O dólar atingiu na quinta-feira seu maior valor desde 22 de julho de 2022, a 5,4618 reais na venda, ainda durante o governo de Jair Bolsonaro.

Nesta semana, após sessões marcadas por decisões de política monetária no Brasil e em mercados desenvolvidos, os investidores voltam suas atenções para a divulgação de novos dados de inflação, em busca de sinais sobre o processo de controle dos preços a nível global.

O mercado doméstico analisará na quarta-feira novos dados do IPCA-15 para junho, com expectativa de analistas consultados pela Reuters de alta de 0,45% na base mensal, ante 0,44% no mês anterior.

As divulgações de números de inflação no Brasil têm ganhado importância à medida que as expectativas do mercado sobre os preços seguem subindo para este e o próximo ano, gerando preocupação nas autoridades do Banco Central.

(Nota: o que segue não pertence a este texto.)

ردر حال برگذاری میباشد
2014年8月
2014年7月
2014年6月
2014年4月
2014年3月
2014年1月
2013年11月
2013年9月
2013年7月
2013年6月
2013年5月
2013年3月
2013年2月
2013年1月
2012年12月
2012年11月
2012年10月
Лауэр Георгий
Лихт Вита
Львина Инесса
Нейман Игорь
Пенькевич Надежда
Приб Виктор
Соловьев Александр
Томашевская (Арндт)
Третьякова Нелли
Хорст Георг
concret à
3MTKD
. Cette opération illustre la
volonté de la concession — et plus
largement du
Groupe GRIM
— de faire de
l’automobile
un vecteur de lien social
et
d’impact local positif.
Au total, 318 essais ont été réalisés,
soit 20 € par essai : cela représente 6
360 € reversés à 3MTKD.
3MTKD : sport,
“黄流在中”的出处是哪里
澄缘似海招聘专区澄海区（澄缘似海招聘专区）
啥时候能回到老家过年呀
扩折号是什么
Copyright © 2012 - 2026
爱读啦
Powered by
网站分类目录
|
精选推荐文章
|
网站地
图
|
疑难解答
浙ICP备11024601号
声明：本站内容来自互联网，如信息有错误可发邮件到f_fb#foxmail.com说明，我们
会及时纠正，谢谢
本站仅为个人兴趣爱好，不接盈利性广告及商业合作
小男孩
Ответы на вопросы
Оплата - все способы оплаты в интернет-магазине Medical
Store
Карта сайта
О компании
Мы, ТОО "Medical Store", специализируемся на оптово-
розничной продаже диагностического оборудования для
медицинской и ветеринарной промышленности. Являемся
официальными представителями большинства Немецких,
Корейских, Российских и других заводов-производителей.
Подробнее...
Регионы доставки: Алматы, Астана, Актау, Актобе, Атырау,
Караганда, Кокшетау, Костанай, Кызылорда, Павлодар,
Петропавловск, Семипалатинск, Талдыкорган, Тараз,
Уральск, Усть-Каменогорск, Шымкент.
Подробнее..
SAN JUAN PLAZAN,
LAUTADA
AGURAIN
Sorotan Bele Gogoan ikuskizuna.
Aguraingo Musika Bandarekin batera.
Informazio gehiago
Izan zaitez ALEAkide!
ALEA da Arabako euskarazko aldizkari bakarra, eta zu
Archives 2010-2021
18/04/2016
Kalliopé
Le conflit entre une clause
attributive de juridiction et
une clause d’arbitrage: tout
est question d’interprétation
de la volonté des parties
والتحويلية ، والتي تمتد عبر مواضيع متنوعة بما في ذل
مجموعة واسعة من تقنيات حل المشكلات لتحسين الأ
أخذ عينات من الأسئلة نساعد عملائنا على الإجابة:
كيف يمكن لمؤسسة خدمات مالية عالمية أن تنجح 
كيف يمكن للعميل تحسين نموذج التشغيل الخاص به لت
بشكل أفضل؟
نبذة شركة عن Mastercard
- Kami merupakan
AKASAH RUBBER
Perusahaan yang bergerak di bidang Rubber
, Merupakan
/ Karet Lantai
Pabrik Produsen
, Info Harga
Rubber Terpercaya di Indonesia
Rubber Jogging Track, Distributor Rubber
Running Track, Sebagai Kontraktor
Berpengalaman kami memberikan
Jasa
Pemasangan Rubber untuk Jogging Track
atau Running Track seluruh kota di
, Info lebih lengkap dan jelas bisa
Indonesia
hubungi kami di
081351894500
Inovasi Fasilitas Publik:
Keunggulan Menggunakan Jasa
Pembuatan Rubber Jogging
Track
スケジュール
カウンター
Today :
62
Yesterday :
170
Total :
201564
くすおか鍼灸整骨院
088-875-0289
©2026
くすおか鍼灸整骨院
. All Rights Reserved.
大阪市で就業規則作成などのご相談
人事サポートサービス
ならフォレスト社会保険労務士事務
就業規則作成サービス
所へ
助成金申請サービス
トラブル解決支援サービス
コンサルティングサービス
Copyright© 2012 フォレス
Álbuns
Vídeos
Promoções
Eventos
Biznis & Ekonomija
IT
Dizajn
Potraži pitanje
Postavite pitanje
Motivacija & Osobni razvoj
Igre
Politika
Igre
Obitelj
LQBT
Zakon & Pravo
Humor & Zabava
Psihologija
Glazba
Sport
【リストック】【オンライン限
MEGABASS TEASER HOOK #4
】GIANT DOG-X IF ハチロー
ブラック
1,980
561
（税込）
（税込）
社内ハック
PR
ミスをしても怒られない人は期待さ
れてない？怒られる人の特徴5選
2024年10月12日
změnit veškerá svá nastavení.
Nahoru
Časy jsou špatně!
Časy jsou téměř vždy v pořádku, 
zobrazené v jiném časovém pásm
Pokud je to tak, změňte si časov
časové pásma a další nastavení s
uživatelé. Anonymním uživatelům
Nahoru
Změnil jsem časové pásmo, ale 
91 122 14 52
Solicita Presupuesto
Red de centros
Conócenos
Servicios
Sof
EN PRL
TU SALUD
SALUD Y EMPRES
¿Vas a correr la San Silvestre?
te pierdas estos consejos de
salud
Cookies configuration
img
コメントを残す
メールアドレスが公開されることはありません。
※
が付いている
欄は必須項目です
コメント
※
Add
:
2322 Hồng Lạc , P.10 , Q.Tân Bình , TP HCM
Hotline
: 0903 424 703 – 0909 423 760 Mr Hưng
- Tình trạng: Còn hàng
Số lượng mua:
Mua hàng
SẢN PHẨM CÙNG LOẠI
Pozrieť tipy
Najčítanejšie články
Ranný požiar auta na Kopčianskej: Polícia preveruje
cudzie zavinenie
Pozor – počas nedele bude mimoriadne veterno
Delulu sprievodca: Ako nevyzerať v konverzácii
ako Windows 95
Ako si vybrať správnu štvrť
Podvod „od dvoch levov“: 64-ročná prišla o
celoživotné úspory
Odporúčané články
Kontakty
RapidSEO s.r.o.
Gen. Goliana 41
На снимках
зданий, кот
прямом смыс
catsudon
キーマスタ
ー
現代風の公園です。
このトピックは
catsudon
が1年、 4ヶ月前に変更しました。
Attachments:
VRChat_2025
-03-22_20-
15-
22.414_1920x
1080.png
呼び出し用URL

Mais cedo, economistas consultados pelo BC em sua pesquisa Focus elevaram novamente a projeção para o IPCA ao fim deste ano, a 3,98%, ante 3,96% na semana anterior, e para 2025, a 3,85%, de 3,80%.

A visão da autarquia sobre a desancoragem das expectativas será elaborada mais uma vez na terça-feira, quando o BC divulgar a ata da última reunião do Comitê de Política Monetária (Copom), em que foi decidida a manutenção da taxa Selic em 10,50% ao ano.

No Focus desta segunda-feira, os economistas ainda elevaram sua projeção para o valor do dólar ao fim deste ano, visto agora em 5,15 reais, ante 5,13 reais na semana passada, em meio à fraqueza recente da moeda brasileira.